▶ [Passage shown]:
Philadelphia Inquirer 05-13-2003
Zero Tolerance Zero Intelligence
By Arielle Emmett
NETHER PROVIDENCE – About a month ago my 13 year-old son took a swing at a sixth grader who yelled obscenities at him. The middle school dean left a message on my voice mail indicating the punishment was an out-of-school suspension for three days, which was later reduced to two because I begged the principal to keep my son in school.
Otherwise he would sit home alone, playing video games while I had to work.
A few days later, a seventh-grade neighbor in my son’s class “pantsed” her best friend – pulling down her underpants in front of others on school grounds. The punishment was a five-day, out-of-school suspension.
At Strath Haven High School, two girls got into a knock-down, drag-out, fists-and-kicking fight in class. Both girls got a one-day suspension for a “first offense,” according to school administrators, even though one of the girls’ teeth were knocked loose.

▶ [Assignment]:
In the Inquirer column on zero tolerance, what punishment did the seventh-grade neighbor receive for "pantsing" her best friend?

▶ [Provided material]:
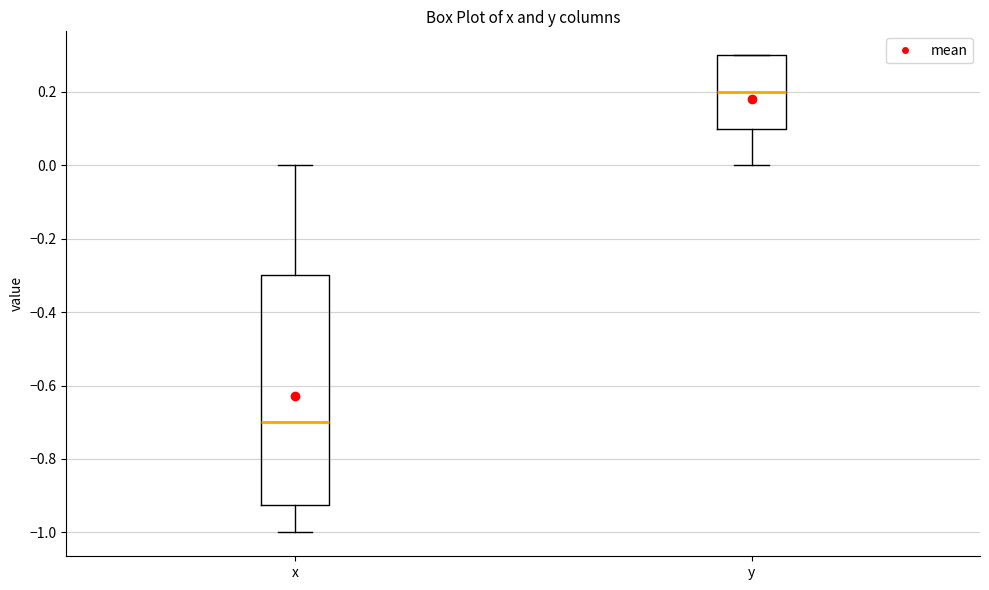

Reading left to right, read every box against the y-axis: the position of its median line, the range the box covers, and the ends of its whiskers. The values are not printed on the chart, so give them approximately, as read against the axis.

x: median -0.70, box -0.92 to -0.30, whiskers -1.00 to 0.00
y: median 0.20, box 0.10 to 0.30, whiskers 0.00 to 0.30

▶ [Answer]:
A five-day, out-of-school suspension.